### [INSTRUCTIONS TO FOLLOW]
Each entry here needs to be given again exactly.

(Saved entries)
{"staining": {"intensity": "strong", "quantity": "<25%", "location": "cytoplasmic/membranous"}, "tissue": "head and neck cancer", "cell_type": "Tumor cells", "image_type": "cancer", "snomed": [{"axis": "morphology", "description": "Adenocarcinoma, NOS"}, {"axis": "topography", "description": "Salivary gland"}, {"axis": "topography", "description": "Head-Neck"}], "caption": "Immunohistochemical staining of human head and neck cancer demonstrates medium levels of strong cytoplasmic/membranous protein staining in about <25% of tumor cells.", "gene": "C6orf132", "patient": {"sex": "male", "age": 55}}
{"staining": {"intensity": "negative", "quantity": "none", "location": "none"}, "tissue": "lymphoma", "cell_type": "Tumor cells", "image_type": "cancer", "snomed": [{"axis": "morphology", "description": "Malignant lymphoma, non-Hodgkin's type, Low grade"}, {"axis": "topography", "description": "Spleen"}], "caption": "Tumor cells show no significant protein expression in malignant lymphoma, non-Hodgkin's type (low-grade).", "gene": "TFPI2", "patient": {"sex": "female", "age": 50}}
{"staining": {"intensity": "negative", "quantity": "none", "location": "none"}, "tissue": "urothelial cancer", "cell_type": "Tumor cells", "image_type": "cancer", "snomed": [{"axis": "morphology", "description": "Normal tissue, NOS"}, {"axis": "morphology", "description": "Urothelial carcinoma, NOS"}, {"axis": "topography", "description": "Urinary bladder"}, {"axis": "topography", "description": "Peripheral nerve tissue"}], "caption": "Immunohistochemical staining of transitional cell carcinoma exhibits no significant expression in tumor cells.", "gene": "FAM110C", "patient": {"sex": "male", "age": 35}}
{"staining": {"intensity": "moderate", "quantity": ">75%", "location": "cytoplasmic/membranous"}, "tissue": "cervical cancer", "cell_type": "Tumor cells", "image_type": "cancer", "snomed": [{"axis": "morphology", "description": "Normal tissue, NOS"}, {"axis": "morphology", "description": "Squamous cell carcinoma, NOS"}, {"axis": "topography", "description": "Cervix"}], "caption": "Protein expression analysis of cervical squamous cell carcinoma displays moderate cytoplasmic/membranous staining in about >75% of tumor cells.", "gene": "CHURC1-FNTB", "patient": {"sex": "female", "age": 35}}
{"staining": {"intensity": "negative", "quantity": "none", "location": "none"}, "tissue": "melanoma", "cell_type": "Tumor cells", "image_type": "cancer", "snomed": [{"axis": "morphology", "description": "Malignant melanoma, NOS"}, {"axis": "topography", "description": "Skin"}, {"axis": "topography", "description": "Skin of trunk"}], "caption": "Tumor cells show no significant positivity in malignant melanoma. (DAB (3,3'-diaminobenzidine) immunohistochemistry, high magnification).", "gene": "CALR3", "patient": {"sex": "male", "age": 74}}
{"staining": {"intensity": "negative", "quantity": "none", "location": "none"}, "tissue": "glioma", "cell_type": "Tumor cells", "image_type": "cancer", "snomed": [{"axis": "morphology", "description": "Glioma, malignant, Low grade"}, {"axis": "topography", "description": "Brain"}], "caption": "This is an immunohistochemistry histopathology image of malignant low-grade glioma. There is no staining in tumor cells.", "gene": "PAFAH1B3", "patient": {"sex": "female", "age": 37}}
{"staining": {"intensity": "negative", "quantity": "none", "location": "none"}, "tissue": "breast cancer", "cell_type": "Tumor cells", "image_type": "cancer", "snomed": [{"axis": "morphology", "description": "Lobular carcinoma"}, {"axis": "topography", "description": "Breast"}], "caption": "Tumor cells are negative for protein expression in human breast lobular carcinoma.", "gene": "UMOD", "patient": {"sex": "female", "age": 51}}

### [RESULT OF THE EXERCISE]
{"staining": {"intensity": "strong", "quantity": "<25%", "location": "cytoplasmic/membranous"}, "tissue": "head and neck cancer", "cell_type": "Tumor cells", "image_type": "cancer", "snomed": [{"axis": "morphology", "description": "Adenocarcinoma, NOS"}, {"axis": "topography", "description": "Salivary gland"}, {"axis": "topography", "description": "Head-Neck"}], "caption": "Immunohistochemical staining of human head and neck cancer demonstrates medium levels of strong cytoplasmic/membranous protein staining in about <25% of tumor cells.", "gene": "C6orf132", "patient": {"sex": "male", "age": 55}}
{"staining": {"intensity": "negative", "quantity": "none", "location": "none"}, "tissue": "lymphoma", "cell_type": "Tumor cells", "image_type": "cancer", "snomed": [{"axis": "morphology", "description": "Malignant lymphoma, non-Hodgkin's type, Low grade"}, {"axis": "topography", "description": "Spleen"}], "caption": "Tumor cells show no significant protein expression in malignant lymphoma, non-Hodgkin's type (low-grade).", "gene": "TFPI2", "patient": {"sex": "female", "age": 50}}
{"staining": {"intensity": "negative", "quantity": "none", "location": "none"}, "tissue": "urothelial cancer", "cell_type": "Tumor cells", "image_type": "cancer", "snomed": [{"axis": "morphology", "description": "Normal tissue, NOS"}, {"axis": "morphology", "description": "Urothelial carcinoma, NOS"}, {"axis": "topography", "description": "Urinary bladder"}, {"axis": "topography", "description": "Peripheral nerve tissue"}], "caption": "Immunohistochemical staining of transitional cell carcinoma exhibits no significant expression in tumor cells.", "gene": "FAM110C", "patient": {"sex": "male", "age": 35}}
{"staining": {"intensity": "moderate", "quantity": ">75%", "location": "cytoplasmic/membranous"}, "tissue": "cervical cancer", "cell_type": "Tumor cells", "image_type": "cancer", "snomed": [{"axis": "morphology", "description": "Normal tissue, NOS"}, {"axis": "morphology", "description": "Squamous cell carcinoma, NOS"}, {"axis": "topography", "description": "Cervix"}], "caption": "Protein expression analysis of cervical squamous cell carcinoma displays moderate cytoplasmic/membranous staining in about >75% of tumor cells.", "gene": "CHURC1-FNTB", "patient": {"sex": "female", "age": 35}}
{"staining": {"intensity": "negative", "quantity": "none", "location": "none"}, "tissue": "melanoma", "cell_type": "Tumor cells", "image_type": "cancer", "snomed": [{"axis": "morphology", "description": "Malignant melanoma, NOS"}, {"axis": "topography", "description": "Skin"}, {"axis": "topography", "description": "Skin of trunk"}], "caption": "Tumor cells show no significant positivity in malignant melanoma. (DAB (3,3'-diaminobenzidine) immunohistochemistry, high magnification).", "gene": "CALR3", "patient": {"sex": "male", "age": 74}}
{"staining": {"intensity": "negative", "quantity": "none", "location": "none"}, "tissue": "glioma", "cell_type": "Tumor cells", "image_type": "cancer", "snomed": [{"axis": "morphology", "description": "Glioma, malignant, Low grade"}, {"axis": "topography", "description": "Brain"}], "caption": "This is an immunohistochemistry histopathology image of malignant low-grade glioma. There is no staining in tumor cells.", "gene": "PAFAH1B3", "patient": {"sex": "female", "age": 37}}
{"staining": {"intensity": "negative", "quantity": "none", "location": "none"}, "tissue": "breast cancer", "cell_type": "Tumor cells", "image_type": "cancer", "snomed": [{"axis": "morphology", "description": "Lobular carcinoma"}, {"axis": "topography", "description": "Breast"}], "caption": "Tumor cells are negative for protein expression in human breast lobular carcinoma.", "gene": "UMOD", "patient": {"sex": "female", "age": 51}}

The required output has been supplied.